Selected text ->
-- Opening Marker --

Given the account number of the account to transfer money to (as a string), the makeTransfer method creates a Transfer object. makeTransfer first checks whether the amount to be transferred does not exceed a certain limit. In this example, the limit is simply hardcoded. makeTransfer then checks whether the number of the account to transfer the money to complies with a checksum (see the sidebar “The 11-Check for Bank Account Numbers” for an explanation of the checksum used). If that is the case, the object that represents this account is retrieved, and a Transfer object is created and returned.

Now assume the bank introduces a new account type, called a savings account. A savings account does not have a transfer limit, but it does have a restriction: money can only be transferred to one particular (fixed) checking account. The idea is that the account owner chooses once to couple a particular checking account with a savings account.

A class is needed to represent this new account type. Suppose the existing class is simply copied, renamed, and adapted. This would be the result:

public class SavingsAccount {
    CheckingAccount registeredCounterAccount;

    public Transfer makeTransfer(String counterAccount, Money amount)
        throws BusinessException {
        // 1. Assuming result is 9-digit bank account number, validate 11-test:
        int sum = 0; 
        for (int i = 0; i < counterAccount.length(); i++) {
            sum = sum + (9 - i) * Character.getNumericValue(
                counterAccount.charAt(i));
        }
        if (sum % 11 == 0) {
            // 2. Look up counter account and make transfer object:
            CheckingAccount acct = Accounts.findAcctByNumber(counterAccount);
            Transfer result = new Transfer(this, acct, amount); 
            // 3. Check whether withdrawal is to registered counter account:
            if (result.getCounterAccount().equals(this.registeredCounterAccount))

-- Closing Marker --

Information supplied ->
-- Opening Marker --

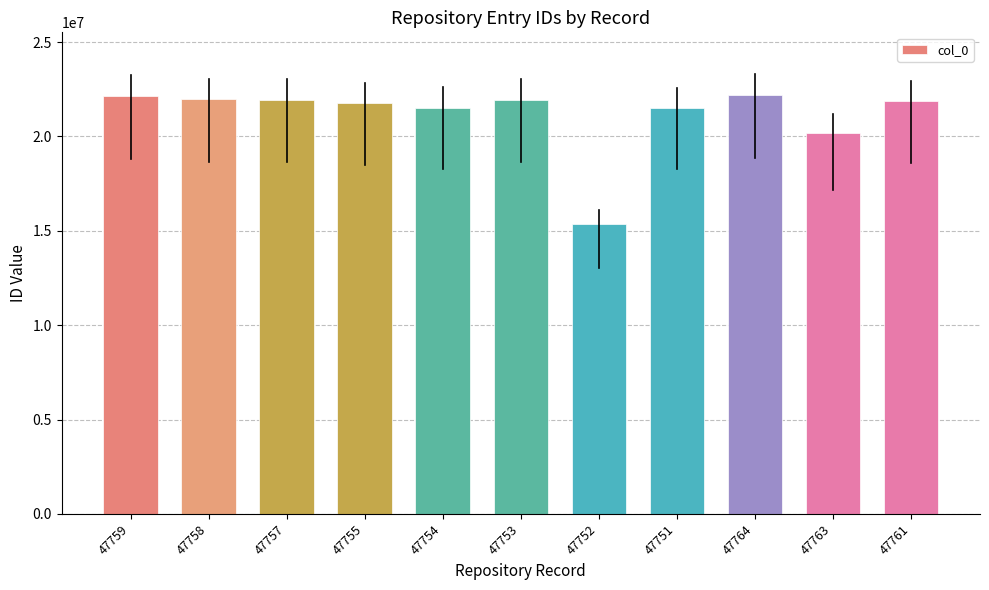

What is the ratio of the value at 47758 to the value at 47754?

1.0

-- Closing Marker --

Work instructions ->
a. Retype the passage on bank account transfers from "A class is needed" to "counterAccount, Money amount)".
b. According to the passage on bank account transfers, what restriction applies to transfers from a savings account?

Task-by-task outputs ->
a.
A class is needed to represent this new account type. Suppose the existing class is simply copied, renamed, and adapted. This would be the result:

public class SavingsAccount {
    CheckingAccount registeredCounterAccount;

    public Transfer makeTransfer(String counterAccount, Money amount)

b. Money can only be transferred to one particular (fixed) checking account.